Triumph of the Darksword - Margaret Weis [12]
“Not yet,” said the witch, reading his thoughts. “But they will grow and keep on growing until they pierce right through skin and muscle and organs, tearing out your life with them. Now, I ask you again. What is your name?”
“Why? What can it matter?” Mosiah groaned. “You know it!”
“Humor me,” the witch said and spoke another word. The thorns grew another fraction of an inch.
“Mosiah!” He tossed his head in agony. “Mosiah! Damn it! Mosiah, Mosiah, Mosiah.
Then their plan penetrated the haze of pain. Mosiah choked, trying to swallow his words. Watching in horror, he saw the witch become Mosiah. Her face—his face. Her clothes—his clothes. Her voice—his voice.
“What do we do with him?” the warlock asked in subdued tones.
“Throw him in the Corridor and send him to the Outland,” the witch—now Mosiah—said, rising to her feet.
“No!”
Mosiah tried to fight the warlocks strong hands that dragged him to his feet, but the tiniest movement drove the thorns into his body and he slumped over with an anguished cry. “Joram!” he yelled desperately as he saw the dark void of the Corridor open within the foliage. “Joram!” he shouted, hoping his friend would hear, yet knowing in his heart that it was hopeless. “Run! It’s a trap! Run!”
The warlock thrust him into the Corridor. It began to squeeze shut, pressing in on him. The thorns stabbed his flesh, his blood flowed warm over his skin. Staring out, he had a final glimpse of the witch—now himself—watching him, her face—his face—expressionless.
Then, she spread her hands.
“It’s all the rage,” he saw himself say.
What happened after that, Mosiah couldn’t be certain. Mercifully, he lost consciousness in the Corridor. When he came to, days later, he was in the Sorcerer’s crude town in the Outland. Andon, their elderly, gentle leader, was with him as was a Theldara—a healer—and a catalyst who had been sent to the Sorcerers’s village by Prince Garald himself. Mosiah begged to know the fate of his friends, but none in the secluded village could—or would—tell him.
The following weeks were ones of pain when he was awake and terrible dreams when he sank into the magically induced sleep. Then he heard, in a whispered conversation not intended for his ears, what had happened to Joram and Father Saryon. He heard about the catalyst’s tragic sacrifice, about Joram’s voluntary walk into Beyond.

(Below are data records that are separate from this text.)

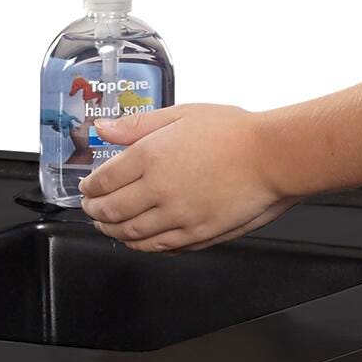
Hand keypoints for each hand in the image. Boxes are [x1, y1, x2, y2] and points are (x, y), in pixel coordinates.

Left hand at [80, 103, 289, 249]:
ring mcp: (178, 217)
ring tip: (108, 227)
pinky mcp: (197, 234)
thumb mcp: (181, 114)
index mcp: (151, 156)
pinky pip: (160, 247)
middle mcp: (159, 190)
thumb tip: (103, 129)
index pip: (104, 180)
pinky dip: (142, 246)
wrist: (273, 157)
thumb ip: (137, 125)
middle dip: (95, 213)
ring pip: (132, 234)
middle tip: (91, 210)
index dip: (90, 188)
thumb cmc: (235, 133)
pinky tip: (139, 240)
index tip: (88, 188)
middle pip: (112, 212)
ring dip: (113, 232)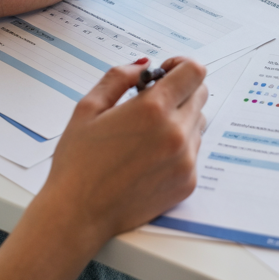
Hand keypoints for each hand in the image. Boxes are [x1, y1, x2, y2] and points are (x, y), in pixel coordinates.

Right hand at [44, 55, 207, 238]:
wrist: (78, 214)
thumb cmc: (78, 163)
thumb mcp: (88, 108)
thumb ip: (118, 77)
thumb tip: (144, 65)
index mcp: (153, 110)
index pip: (194, 72)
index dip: (181, 65)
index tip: (165, 72)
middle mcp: (176, 134)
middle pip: (200, 94)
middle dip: (179, 91)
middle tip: (151, 102)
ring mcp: (186, 161)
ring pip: (198, 123)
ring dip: (179, 119)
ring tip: (146, 134)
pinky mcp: (188, 182)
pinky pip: (194, 152)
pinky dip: (177, 147)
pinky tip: (148, 158)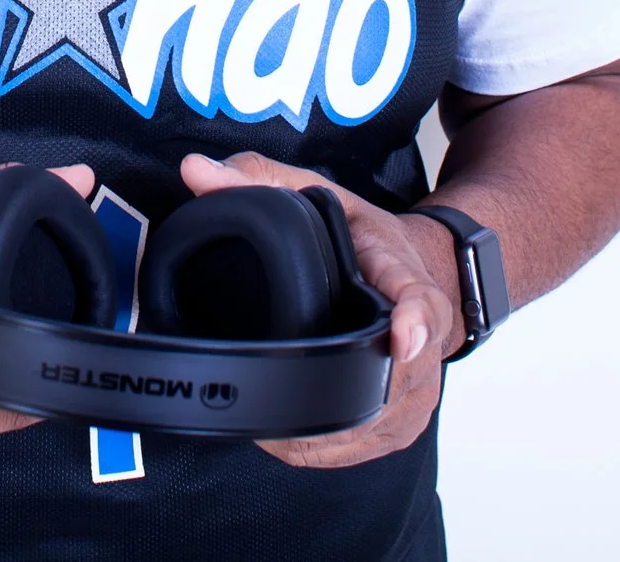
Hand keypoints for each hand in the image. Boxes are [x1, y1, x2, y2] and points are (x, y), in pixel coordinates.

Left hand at [178, 152, 460, 468]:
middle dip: (329, 391)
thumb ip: (255, 179)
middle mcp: (422, 338)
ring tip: (269, 413)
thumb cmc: (365, 237)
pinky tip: (292, 434)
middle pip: (392, 379)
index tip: (402, 338)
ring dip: (322, 429)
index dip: (414, 320)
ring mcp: (421, 386)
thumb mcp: (315, 192)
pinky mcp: (408, 421)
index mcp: (402, 274)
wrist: (423, 270)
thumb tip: (196, 172)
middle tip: (268, 390)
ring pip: (377, 423)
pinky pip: (369, 448)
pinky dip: (328, 448)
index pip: (421, 298)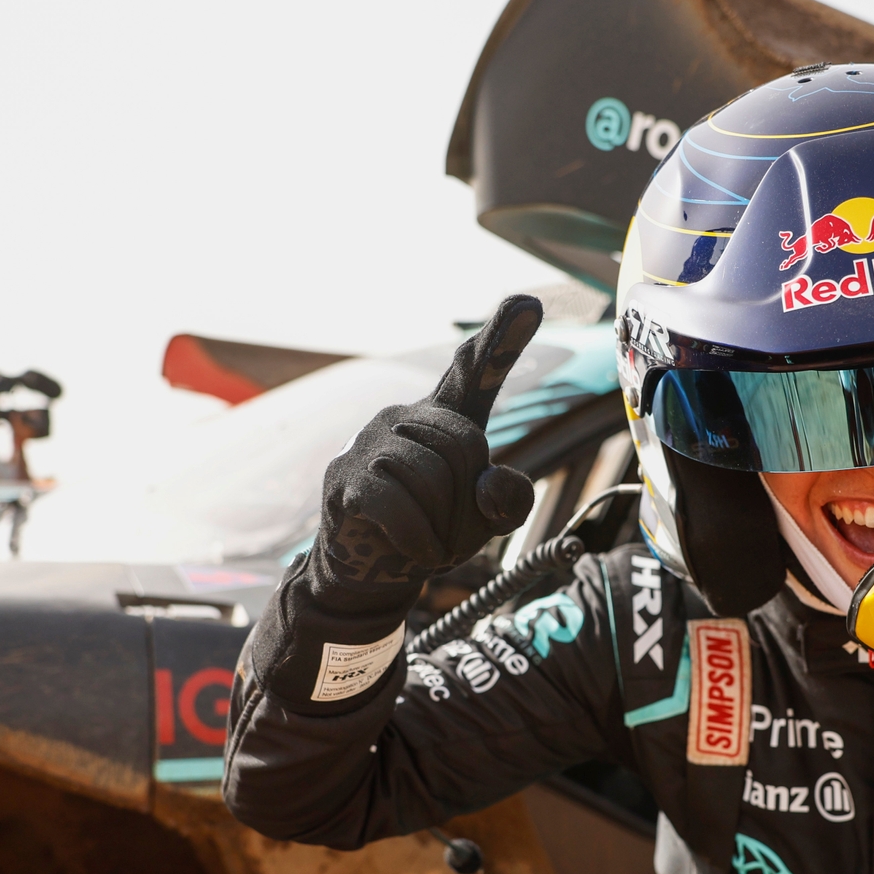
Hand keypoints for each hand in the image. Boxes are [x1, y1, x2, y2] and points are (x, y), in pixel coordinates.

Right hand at [317, 295, 540, 602]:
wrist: (372, 571)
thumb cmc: (433, 531)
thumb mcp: (487, 519)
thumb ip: (510, 498)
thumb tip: (492, 484)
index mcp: (446, 418)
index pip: (474, 372)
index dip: (501, 340)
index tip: (528, 302)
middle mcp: (406, 417)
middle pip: (468, 446)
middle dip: (470, 503)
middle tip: (453, 533)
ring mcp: (370, 442)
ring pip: (432, 476)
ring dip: (444, 528)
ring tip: (432, 542)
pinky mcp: (345, 476)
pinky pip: (397, 504)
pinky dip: (419, 538)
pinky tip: (420, 552)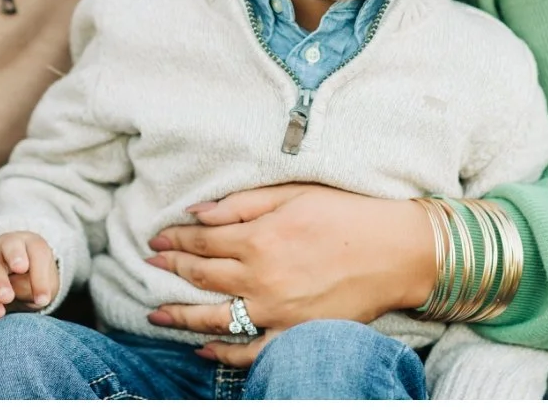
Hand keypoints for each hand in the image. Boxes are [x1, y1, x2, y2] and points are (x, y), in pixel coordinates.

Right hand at [0, 232, 58, 318]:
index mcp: (31, 242)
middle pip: (10, 246)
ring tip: (7, 299)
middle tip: (21, 270)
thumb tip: (16, 290)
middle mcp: (8, 243)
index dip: (40, 276)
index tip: (43, 299)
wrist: (12, 279)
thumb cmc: (33, 279)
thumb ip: (31, 285)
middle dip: (15, 258)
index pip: (37, 252)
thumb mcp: (42, 283)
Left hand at [142, 184, 434, 366]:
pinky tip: (203, 349)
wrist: (398, 252)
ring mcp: (276, 312)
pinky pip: (249, 352)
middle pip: (202, 275)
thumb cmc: (348, 215)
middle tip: (149, 263)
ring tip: (156, 313)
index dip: (175, 237)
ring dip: (180, 315)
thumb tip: (197, 211)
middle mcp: (261, 278)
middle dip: (171, 267)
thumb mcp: (294, 194)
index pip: (202, 239)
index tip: (157, 237)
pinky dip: (222, 354)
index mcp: (259, 238)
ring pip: (214, 317)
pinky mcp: (294, 335)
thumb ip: (242, 204)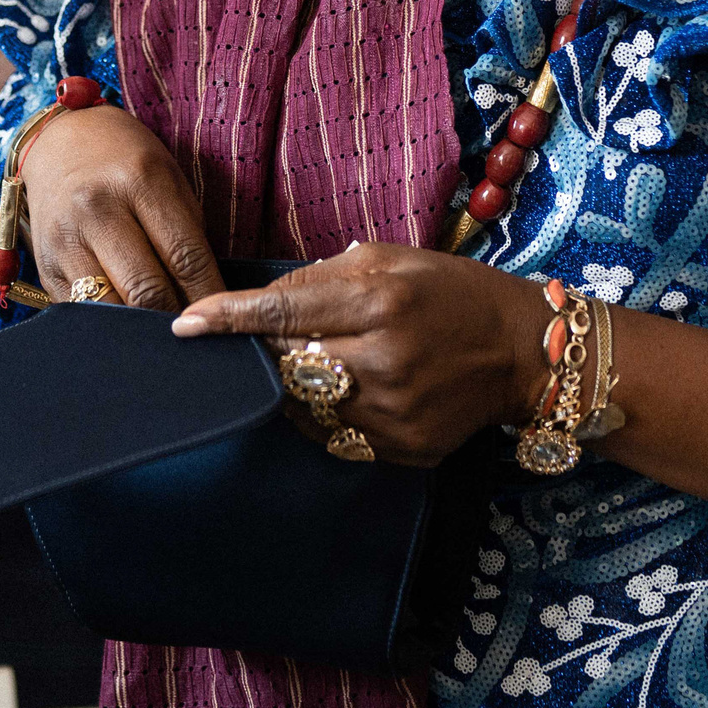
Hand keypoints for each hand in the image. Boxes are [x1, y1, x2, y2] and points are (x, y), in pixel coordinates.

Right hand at [17, 105, 223, 310]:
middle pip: (146, 290)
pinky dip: (108, 324)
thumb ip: (187, 236)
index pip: (185, 257)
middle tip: (193, 328)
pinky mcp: (44, 266)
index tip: (219, 316)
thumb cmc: (126, 162)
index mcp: (139, 181)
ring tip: (160, 329)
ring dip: (140, 327)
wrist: (60, 140)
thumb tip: (205, 302)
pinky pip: (82, 313)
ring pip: (110, 309)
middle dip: (175, 318)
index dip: (208, 295)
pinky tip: (126, 322)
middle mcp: (96, 209)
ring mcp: (64, 240)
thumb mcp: (168, 179)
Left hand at [172, 244, 548, 466]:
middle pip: (285, 363)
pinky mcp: (403, 448)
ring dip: (295, 385)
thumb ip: (323, 276)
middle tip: (272, 339)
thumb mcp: (391, 258)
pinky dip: (327, 413)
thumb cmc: (451, 293)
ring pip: (304, 406)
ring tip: (324, 361)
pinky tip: (349, 390)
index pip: (280, 312)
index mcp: (378, 300)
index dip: (227, 320)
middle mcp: (382, 360)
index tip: (185, 326)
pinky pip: (335, 436)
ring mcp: (393, 412)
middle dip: (267, 351)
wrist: (522, 351)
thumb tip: (262, 301)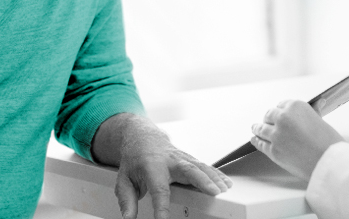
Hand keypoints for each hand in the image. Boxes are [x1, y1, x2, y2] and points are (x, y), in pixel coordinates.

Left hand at [92, 114, 231, 218]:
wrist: (142, 137)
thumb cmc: (133, 160)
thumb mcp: (123, 180)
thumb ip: (126, 201)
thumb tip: (129, 218)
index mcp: (151, 166)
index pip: (159, 189)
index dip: (162, 207)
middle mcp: (169, 160)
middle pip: (188, 170)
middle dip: (201, 181)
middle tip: (213, 193)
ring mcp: (181, 158)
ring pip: (200, 166)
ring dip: (213, 178)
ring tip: (223, 191)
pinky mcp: (189, 159)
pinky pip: (204, 166)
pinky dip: (216, 174)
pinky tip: (225, 183)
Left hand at [250, 100, 342, 181]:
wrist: (329, 162)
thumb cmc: (329, 142)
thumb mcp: (321, 121)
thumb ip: (314, 112)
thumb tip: (318, 103)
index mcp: (295, 106)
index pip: (281, 104)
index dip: (281, 111)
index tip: (279, 114)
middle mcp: (283, 117)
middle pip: (269, 115)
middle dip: (269, 119)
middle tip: (268, 122)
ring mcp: (276, 134)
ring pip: (261, 128)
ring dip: (258, 128)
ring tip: (255, 128)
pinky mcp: (273, 150)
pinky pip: (260, 143)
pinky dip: (256, 140)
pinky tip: (255, 139)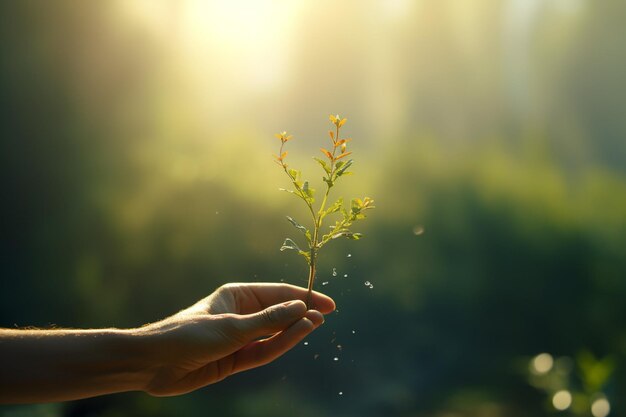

Mosiah himself drew near death. The Theldara tried everything but told Andon that the young man’s magical Life was not working to save him. Mosiah didn’t care. Dying was easier than living with the pain.
One day Andon told him he had visitors, two people who had been brought to the village by orders of Prince Garald.
Mosiah couldn’t imagine who they could be and he didn’t much care. And then his mother’s arms were around him, her tears bathing his wounds. His father’s voice was in his ears. Gently, tenderly, his parents’ rough, work-worn hands led their son back to life.
The memories of his pain and his despair overwhelmed Mosiah and he felt as though the Corridor were smothering him. Fortunately, the journey was short. The feeling of panic subsided as the Corridor gaped open. But the terror was replaced by feelings more profound yet no less painful—feelings of sorrow and of grief. Stepping from the Corridor, Mosiah gritted his teeth, nerving himself. Although he had never visited the Borderlands, he had familiarized himself with them and he knew what to expect.
A shoreline of fine white sand, dotted here and there with patches of tall grass that eventually, near the shifting mists of gray leading to Beyond, died out completely, leaving a beachline as stark and bare as a picked bone. Upon this beach would stand the Watchers and here, as well, would be Saryon—his flesh transformed to stone.
“The sight is not dreadful as you might expect,” Mosiah had heard Prince Garald tell a group gathered around him during a party one evening not long ago. “There is a look of peace on the man’s stone face that makes one almost envious of him, for it is a peace that no living man can know.